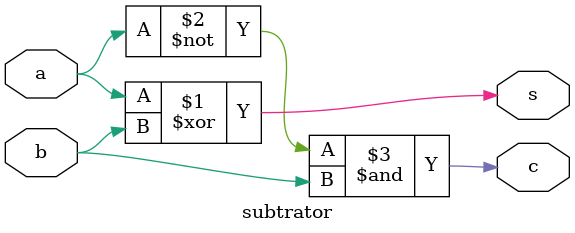
<source format=v>
module subtrator(a,b,c,s);

    input a,b;
    output c,s;

    assign s = a ^ b;
    assign c = (~a)& b;
    
endmodule
</source>
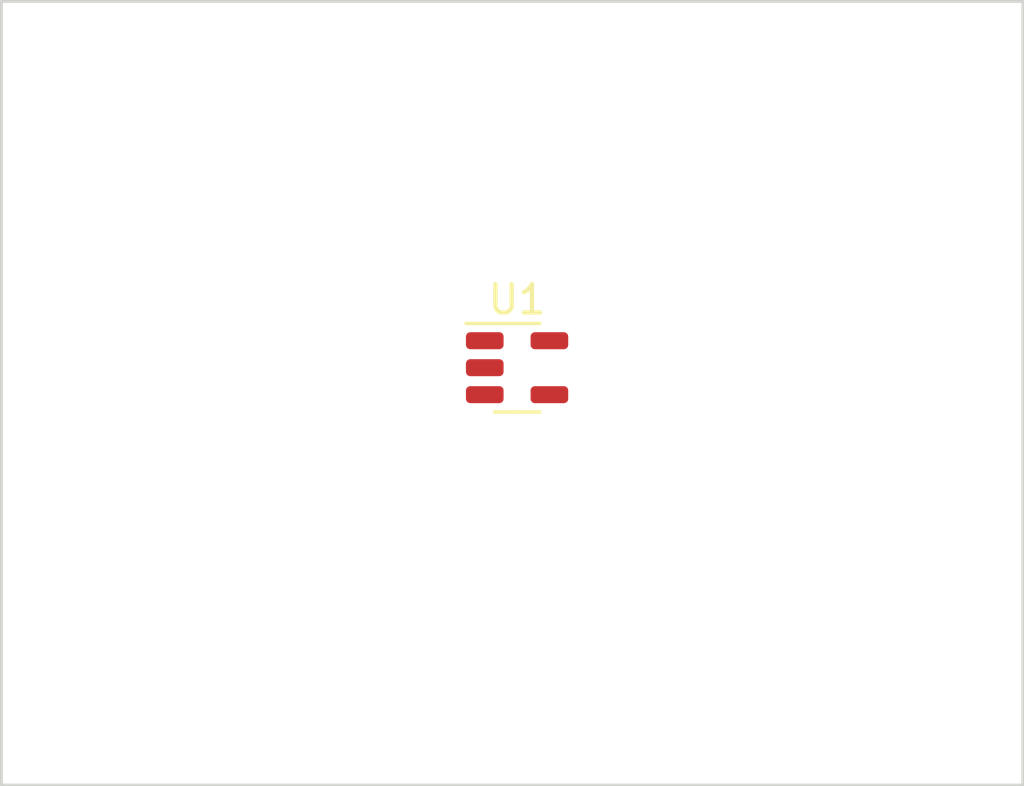
<source format=kicad_pcb>
(kicad_pcb (version 20211014) (generator pcbnew)

  (general
    (thickness 1.6)
  )

  (paper "A4")
  (layers
    (0 "F.Cu" signal)
    (31 "B.Cu" signal)
    (32 "B.Adhes" user "B.Adhesive")
    (33 "F.Adhes" user "F.Adhesive")
    (34 "B.Paste" user)
    (35 "F.Paste" user)
    (36 "B.SilkS" user "B.Silkscreen")
    (37 "F.SilkS" user "F.Silkscreen")
    (38 "B.Mask" user)
    (39 "F.Mask" user)
    (40 "Dwgs.User" user "User.Drawings")
    (41 "Cmts.User" user "User.Comments")
    (42 "Eco1.User" user "User.Eco1")
    (43 "Eco2.User" user "User.Eco2")
    (44 "Edge.Cuts" user)
    (45 "Margin" user)
    (46 "B.CrtYd" user "B.Courtyard")
    (47 "F.CrtYd" user "F.Courtyard")
    (48 "B.Fab" user)
    (49 "F.Fab" user)
    (50 "User.1" user)
    (51 "User.2" user)
    (52 "User.3" user)
    (53 "User.4" user)
    (54 "User.5" user)
    (55 "User.6" user)
    (56 "User.7" user)
    (57 "User.8" user)
    (58 "User.9" user)
  )

  (setup
    (pad_to_mask_clearance 0)
    (pcbplotparams
      (layerselection 0x00010fc_ffffffff)
      (disableapertmacros false)
      (usegerberextensions false)
      (usegerberattributes true)
      (usegerberadvancedattributes true)
      (creategerberjobfile true)
      (svguseinch false)
      (svgprecision 6)
      (excludeedgelayer true)
      (plotframeref false)
      (viasonmask false)
      (mode 1)
      (useauxorigin false)
      (hpglpennumber 1)
      (hpglpenspeed 20)
      (hpglpendiameter 15.000000)
      (dxfpolygonmode true)
      (dxfimperialunits true)
      (dxfusepcbnewfont true)
      (psnegative false)
      (psa4output false)
      (plotreference true)
      (plotvalue true)
      (plotinvisibletext false)
      (sketchpadsonfab false)
      (subtractmaskfromsilk false)
      (outputformat 1)
      (mirror false)
      (drillshape 1)
      (scaleselection 1)
      (outputdirectory "")
    )
  )

  (net 0 "")
  (net 1 "unconnected-(U1-Pad1)")
  (net 2 "unconnected-(U1-Pad2)")
  (net 3 "unconnected-(U1-Pad3)")
  (net 4 "unconnected-(U1-Pad4)")
  (net 5 "unconnected-(U1-Pad5)")

  (footprint "Package_TO_SOT_SMD:SOT-23-5" (layer "F.Cu") (at 103.65 74.15))

  (gr_rect (start 85.5 61.25) (end 121.45 88.85) (layer "Edge.Cuts") (width 0.1) (fill none) (tstamp 712d6a7d-2b62-464f-b745-fd2a6b0187f6))

)

</source>
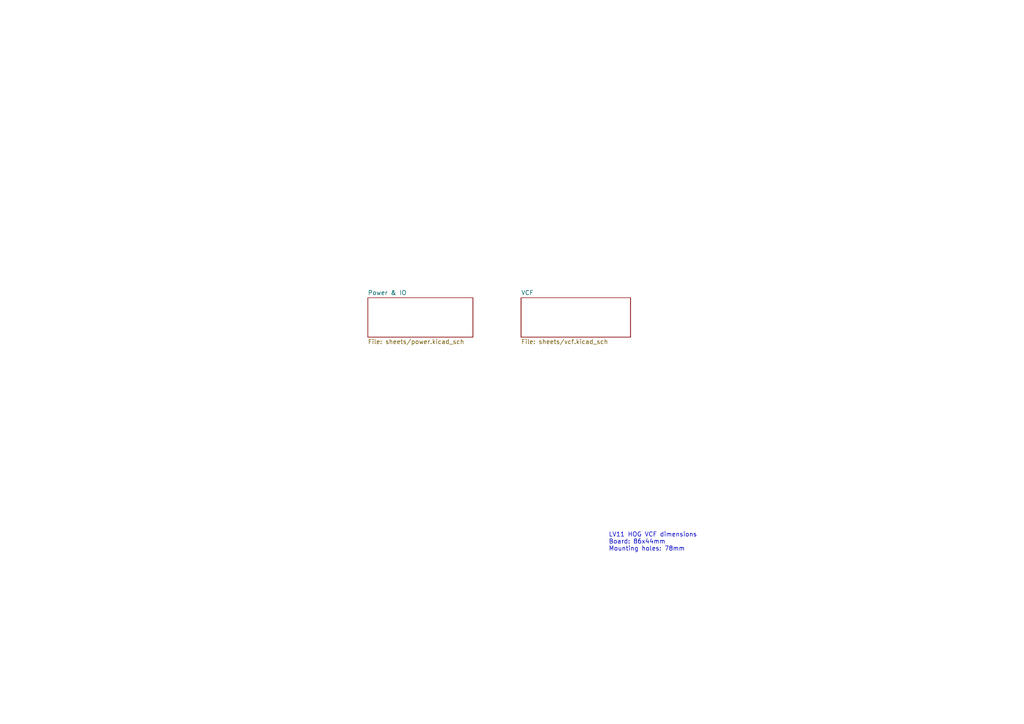
<source format=kicad_sch>
(kicad_sch
	(version 20231120)
	(generator "eeschema")
	(generator_version "8.0")
	(uuid "bed5769f-062b-4e66-a614-f13232444776")
	(paper "A4")
	(title_block
		(title "Steiner-Parker LP VCF")
		(date "2022-04-01")
		(company "Shmøergh")
	)
	(lib_symbols)
	(text "LV11 HOG VCF dimensions\nBoard: 86x44mm\nMounting holes: 78mm"
		(exclude_from_sim no)
		(at 176.53 160.02 0)
		(effects
			(font
				(size 1.27 1.27)
			)
			(justify left bottom)
		)
		(uuid "884ad537-6309-439d-950e-01c31a4ce24a")
	)
	(sheet
		(at 106.68 86.36)
		(size 30.48 11.43)
		(fields_autoplaced yes)
		(stroke
			(width 0)
			(type solid)
		)
		(fill
			(color 0 0 0 0.0000)
		)
		(uuid "00000000-0000-0000-0000-0000627432e7")
		(property "Sheetname" "Power & IO"
			(at 106.68 85.6484 0)
			(effects
				(font
					(size 1.27 1.27)
				)
				(justify left bottom)
			)
		)
		(property "Sheetfile" "sheets/power.kicad_sch"
			(at 106.68 98.3746 0)
			(effects
				(font
					(size 1.27 1.27)
				)
				(justify left top)
			)
		)
		(instances
			(project "steiner-parker-vcf"
				(path "/bed5769f-062b-4e66-a614-f13232444776"
					(page "2")
				)
			)
		)
	)
	(sheet
		(at 151.13 86.36)
		(size 31.75 11.43)
		(fields_autoplaced yes)
		(stroke
			(width 0)
			(type solid)
		)
		(fill
			(color 0 0 0 0.0000)
		)
		(uuid "00000000-0000-0000-0000-0000627485bb")
		(property "Sheetname" "VCF"
			(at 151.13 85.6484 0)
			(effects
				(font
					(size 1.27 1.27)
				)
				(justify left bottom)
			)
		)
		(property "Sheetfile" "sheets/vcf.kicad_sch"
			(at 151.13 98.3746 0)
			(effects
				(font
					(size 1.27 1.27)
				)
				(justify left top)
			)
		)
		(instances
			(project "steiner-parker-vcf"
				(path "/bed5769f-062b-4e66-a614-f13232444776"
					(page "3")
				)
			)
		)
	)
	(sheet_instances
		(path "/"
			(page "1")
		)
	)
)

</source>
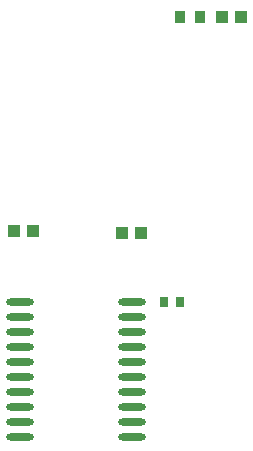
<source format=gtp>
G04 Layer: TopPasteMaskLayer*
G04 Panelize: , Column: 2, Row: 2, Board Size: 58.42mm x 58.42mm, Panelized Board Size: 118.84mm x 118.84mm*
G04 EasyEDA v6.5.34, 2023-08-21 18:11:39*
G04 cee4ee92fcc340cbb195a6d854c32cc1,5a6b42c53f6a479593ecc07194224c93,10*
G04 Gerber Generator version 0.2*
G04 Scale: 100 percent, Rotated: No, Reflected: No *
G04 Dimensions in millimeters *
G04 leading zeros omitted , absolute positions ,4 integer and 5 decimal *
%FSLAX45Y45*%
%MOMM*%

%ADD10O,2.3599902X0.5949949999999999*%
%ADD11R,0.8999X1.0000*%
%ADD12R,1.0000X1.1000*%
%ADD13R,0.8000X0.9000*%

%LPD*%
D10*
G01*
X2435301Y3238500D03*
G01*
X2435301Y3111500D03*
G01*
X2435301Y2984500D03*
G01*
X2435301Y2857500D03*
G01*
X2435301Y2730500D03*
G01*
X2435301Y2603500D03*
G01*
X2435301Y2476500D03*
G01*
X2435301Y2349500D03*
G01*
X2435301Y2222500D03*
G01*
X2435301Y2095500D03*
G01*
X3381298Y3238500D03*
G01*
X3381298Y3111500D03*
G01*
X3381298Y2984500D03*
G01*
X3381298Y2857500D03*
G01*
X3381298Y2730500D03*
G01*
X3381298Y2603500D03*
G01*
X3381298Y2476500D03*
G01*
X3381298Y2349500D03*
G01*
X3381298Y2222500D03*
G01*
X3381298Y2095500D03*
D11*
G01*
X3788486Y5651500D03*
G01*
X3958488Y5651500D03*
D12*
G01*
X4149090Y5651500D03*
G01*
X4309084Y5651500D03*
G01*
X2383790Y3835400D03*
G01*
X2543784Y3835400D03*
G01*
X3298190Y3822700D03*
G01*
X3458184Y3822700D03*
D13*
G01*
X3791102Y3238500D03*
G01*
X3651097Y3238500D03*
M02*

</source>
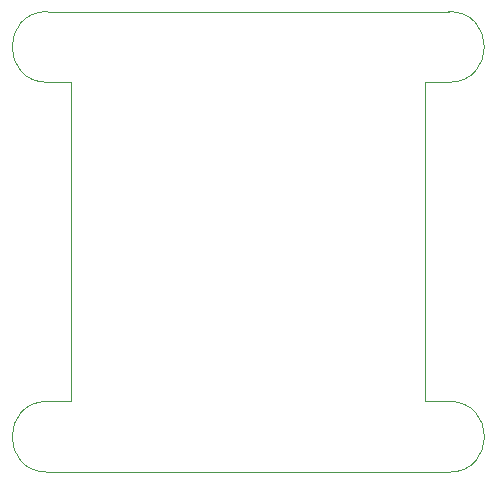
<source format=gbr>
%TF.GenerationSoftware,KiCad,Pcbnew,(5.1.10)-1*%
%TF.CreationDate,2021-10-19T03:26:11-04:00*%
%TF.ProjectId,SharpDisplayPcb,53686172-7044-4697-9370-6c6179506362,rev?*%
%TF.SameCoordinates,Original*%
%TF.FileFunction,Profile,NP*%
%FSLAX46Y46*%
G04 Gerber Fmt 4.6, Leading zero omitted, Abs format (unit mm)*
G04 Created by KiCad (PCBNEW (5.1.10)-1) date 2021-10-19 03:26:11*
%MOMM*%
%LPD*%
G01*
G04 APERTURE LIST*
%TA.AperFunction,Profile*%
%ADD10C,0.050000*%
%TD*%
G04 APERTURE END LIST*
D10*
X124599700Y-100406198D02*
X122593100Y-100406198D01*
X122593100Y-73393302D02*
X122593100Y-100406198D01*
X124587000Y-73393302D02*
X122593100Y-73393302D01*
X90601800Y-67398900D02*
X124587000Y-67398900D01*
X90601800Y-106400602D02*
X124599700Y-106400602D01*
X92595700Y-73393300D02*
X90601800Y-73393302D01*
X92595700Y-100406200D02*
X92595700Y-73393300D01*
X90601800Y-100406200D02*
X92595700Y-100406200D01*
X90601800Y-106400602D02*
G75*
G02*
X90601800Y-100406200I0J2997201D01*
G01*
X90601800Y-73393302D02*
G75*
G02*
X90601800Y-67398900I0J2997201D01*
G01*
X124587000Y-67398900D02*
G75*
G02*
X124587000Y-73393302I0J-2997201D01*
G01*
X124599700Y-100406198D02*
G75*
G02*
X124599700Y-106400600I0J-2997201D01*
G01*
M02*

</source>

Requirement:
Figure out how many lines above hold "uuid", then give that number alone.

Answer space:
4